After Harold B. Lee died, her position became suddenly insecure; here’s why} – drs

An informal gathering of about 25 women, most connected in one way or another with the Young Women’s group, began meeting, initially to discuss the work of that organization. Those meetings soon became kind of consciousness-raising sessions.

[a member who belonged to a “prominent Mormon family” described it: ]

“Less than a third of the people there would have called themselves feminists. They had open and honest talks. There was some griping about the way some General Authorities treated women, and they also talked about the overall relations of men and women in the church.”

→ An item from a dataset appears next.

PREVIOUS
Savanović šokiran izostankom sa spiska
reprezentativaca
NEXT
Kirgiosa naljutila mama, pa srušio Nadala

When word of the meetings drifted back to the General Authorities, the reaction was swift. The meetings were immediately terminated, and Funk’s position became less secure, despite the fact that she had always remained a loyal defender of the church line on women. Not too long after, Funk was released from her position, primarily for other reasons. Nevertheless, it was clear that even such tentative, informal, unofficial gatherings as those threatened the church authorities, compounding their fears about they perceived to be attacks on church authority and the priesthood.”